İsviçre'de kadın başına düşen doğum oranı 2023 yılında 1.3’e geriledi. Bu oran 2013'te 1.5’ti. Geçtiğimiz yıl toplamda 78.300 bebek dünyaya geldi; bu, önceki yıla göre 1800 daha az. Son üç yıldır düşüş devam etse de, bu eğilimin hızı yavaşlamış görünüyor.

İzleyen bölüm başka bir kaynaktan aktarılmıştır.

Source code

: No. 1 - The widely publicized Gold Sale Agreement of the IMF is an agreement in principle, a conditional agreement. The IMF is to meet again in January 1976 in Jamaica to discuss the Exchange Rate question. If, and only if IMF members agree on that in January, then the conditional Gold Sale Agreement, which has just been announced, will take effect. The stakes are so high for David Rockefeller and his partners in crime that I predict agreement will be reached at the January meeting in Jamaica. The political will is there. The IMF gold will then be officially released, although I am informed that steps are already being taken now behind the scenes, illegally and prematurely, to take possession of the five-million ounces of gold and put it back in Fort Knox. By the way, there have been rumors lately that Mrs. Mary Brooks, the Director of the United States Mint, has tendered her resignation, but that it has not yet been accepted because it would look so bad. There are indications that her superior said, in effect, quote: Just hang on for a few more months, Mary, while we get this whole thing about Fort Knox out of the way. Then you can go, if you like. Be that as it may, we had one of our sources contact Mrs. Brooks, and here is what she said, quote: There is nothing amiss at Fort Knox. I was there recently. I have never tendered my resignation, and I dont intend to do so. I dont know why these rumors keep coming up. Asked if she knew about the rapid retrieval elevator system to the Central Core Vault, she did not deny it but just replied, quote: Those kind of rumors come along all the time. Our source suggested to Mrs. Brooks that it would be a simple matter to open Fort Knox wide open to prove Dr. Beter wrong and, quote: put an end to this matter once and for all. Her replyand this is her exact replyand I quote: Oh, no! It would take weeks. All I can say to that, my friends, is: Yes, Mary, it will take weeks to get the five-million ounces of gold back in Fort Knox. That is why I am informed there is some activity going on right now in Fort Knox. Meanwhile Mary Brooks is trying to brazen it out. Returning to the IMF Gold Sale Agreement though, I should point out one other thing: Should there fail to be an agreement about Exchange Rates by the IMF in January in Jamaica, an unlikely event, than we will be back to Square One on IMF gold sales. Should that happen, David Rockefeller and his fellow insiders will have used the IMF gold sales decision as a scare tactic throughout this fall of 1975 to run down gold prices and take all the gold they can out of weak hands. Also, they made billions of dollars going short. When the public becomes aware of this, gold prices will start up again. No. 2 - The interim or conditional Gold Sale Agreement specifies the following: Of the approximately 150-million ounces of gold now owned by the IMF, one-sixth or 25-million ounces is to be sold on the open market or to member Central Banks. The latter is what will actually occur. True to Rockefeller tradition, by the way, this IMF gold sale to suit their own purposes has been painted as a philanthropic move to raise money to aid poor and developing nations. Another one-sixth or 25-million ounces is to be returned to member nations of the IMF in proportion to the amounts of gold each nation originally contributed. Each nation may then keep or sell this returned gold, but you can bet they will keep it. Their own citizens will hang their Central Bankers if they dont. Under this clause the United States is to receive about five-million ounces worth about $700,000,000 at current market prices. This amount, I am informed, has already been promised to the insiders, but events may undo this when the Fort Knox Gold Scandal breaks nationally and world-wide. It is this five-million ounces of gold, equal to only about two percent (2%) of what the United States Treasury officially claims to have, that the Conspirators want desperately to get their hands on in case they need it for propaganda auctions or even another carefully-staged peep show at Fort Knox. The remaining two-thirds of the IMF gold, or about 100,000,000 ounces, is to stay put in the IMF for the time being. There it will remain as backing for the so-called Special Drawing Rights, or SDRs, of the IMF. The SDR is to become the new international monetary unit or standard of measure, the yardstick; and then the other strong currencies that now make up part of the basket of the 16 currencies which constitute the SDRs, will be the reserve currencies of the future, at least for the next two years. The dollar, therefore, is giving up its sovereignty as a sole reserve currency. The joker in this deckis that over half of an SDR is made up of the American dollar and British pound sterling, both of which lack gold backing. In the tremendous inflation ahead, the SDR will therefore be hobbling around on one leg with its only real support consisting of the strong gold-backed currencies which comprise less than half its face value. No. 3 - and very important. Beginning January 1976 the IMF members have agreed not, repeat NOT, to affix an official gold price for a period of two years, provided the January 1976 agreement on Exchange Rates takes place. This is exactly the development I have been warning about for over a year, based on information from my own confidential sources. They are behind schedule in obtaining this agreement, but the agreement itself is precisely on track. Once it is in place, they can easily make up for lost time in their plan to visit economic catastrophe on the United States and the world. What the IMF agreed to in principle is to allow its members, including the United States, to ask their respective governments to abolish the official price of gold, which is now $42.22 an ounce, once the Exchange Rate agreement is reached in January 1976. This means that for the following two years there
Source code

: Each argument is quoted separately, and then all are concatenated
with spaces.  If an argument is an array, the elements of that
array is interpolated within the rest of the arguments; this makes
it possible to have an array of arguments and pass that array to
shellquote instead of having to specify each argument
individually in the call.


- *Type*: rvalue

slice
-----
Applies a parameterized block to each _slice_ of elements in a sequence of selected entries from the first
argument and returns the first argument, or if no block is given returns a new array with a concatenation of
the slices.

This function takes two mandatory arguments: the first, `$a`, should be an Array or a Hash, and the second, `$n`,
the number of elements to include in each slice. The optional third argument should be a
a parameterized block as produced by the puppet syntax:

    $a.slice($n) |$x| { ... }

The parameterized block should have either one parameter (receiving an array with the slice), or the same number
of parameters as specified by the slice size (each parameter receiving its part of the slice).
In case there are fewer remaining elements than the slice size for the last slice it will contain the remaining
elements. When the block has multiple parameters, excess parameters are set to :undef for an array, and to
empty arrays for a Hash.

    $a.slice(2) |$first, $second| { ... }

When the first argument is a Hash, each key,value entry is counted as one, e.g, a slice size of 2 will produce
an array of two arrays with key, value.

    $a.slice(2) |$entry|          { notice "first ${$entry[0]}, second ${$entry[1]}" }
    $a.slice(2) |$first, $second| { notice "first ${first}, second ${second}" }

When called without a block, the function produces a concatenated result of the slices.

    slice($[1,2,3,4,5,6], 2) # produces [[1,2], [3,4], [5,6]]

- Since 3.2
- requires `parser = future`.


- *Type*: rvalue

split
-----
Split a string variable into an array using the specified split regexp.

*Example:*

Doğumlarla ölümler arasındaki fark olan "doğum fazlası", 6300 kişiye kadar gerileyerek son 100 yılın en düşük seviyesine indi.
Aileler küçülüyor, doğumlar erteleniyor
Kadınların ilk çocuklarını doğurma yaşı 31.3'e yükselirken, ikinci ve üçüncü doğum oranlarında belirgin düşüşler yaşanıyor. İkinci çocuk doğurma oranı %2.8, üçüncü çocuk ise %3.6 oranında azaldı. Buna karşın ilk doğum oranında %1.5’lik daha sınırlı bir düşüş görüldü. Bu, ailelerin daha küçük yapıda kalmayı tercih ettiğini gösteriyor.
Evlilikler azalıyor, boşanmalar artıyor
2024’te İsviçre genelinde 36.800 çift evlendi. Bu, bir önceki yıla göre %2.6’lık bir düşüş anlamına geliyor. Pandemi dönemi hariç tutulduğunda, bu rakam 1981’den bu yana kaydedilen en düşük seviye oldu. Öte yandan boşanma oranı %3.6 arttı ve boşanma sırasında ortalama evlilik süresi 15.8 yıla çıktı. Son 15 yılda boşanma oranları sabitlenmiş olsa da evlenme oranlarındaki düşüş, evlilik kurumunun giderek gözden düştüğüne işaret ediyor.
Bölgesel farklılıklar dikkat çekiyor
Evliliklerdeki azalma ülke geneline yayılmış durumda. Ancak Aargau, St. Gallen ve Glarus gibi bazı kantonlarda 2007 yılına göre daha fazla kişi evlenmiş görünüyor. Doğum oranlarında ise özellikle Graubünden gibi dağlık bölgeler ve Zürih gibi büyük şehirlerde ciddi gerilemeler kaydedildi. Zürih’te doğum sayısı son on yılda %14 azaldı.
Uzman görüşü: "Zihniyet değişikliği gerekiyor"
Zürih Üniversitesi’nden sosyolog Katja Rost’a göre, klasik evlilik modeli artık sadece birçok ilişki biçiminden biri. Ancak asıl endişe verici olan, doğum oranlarındaki düşüş: “Bu durum doğrudan refah sistemimizi ve eğitim altyapımızı etkiliyor.” Rost’a göre çocuk sahibi olma konusunda toplumsal algının değişmesi gerekiyor: “Günümüzde çocuklar, birçok ebeveyn tarafından yük olarak görülüyor.”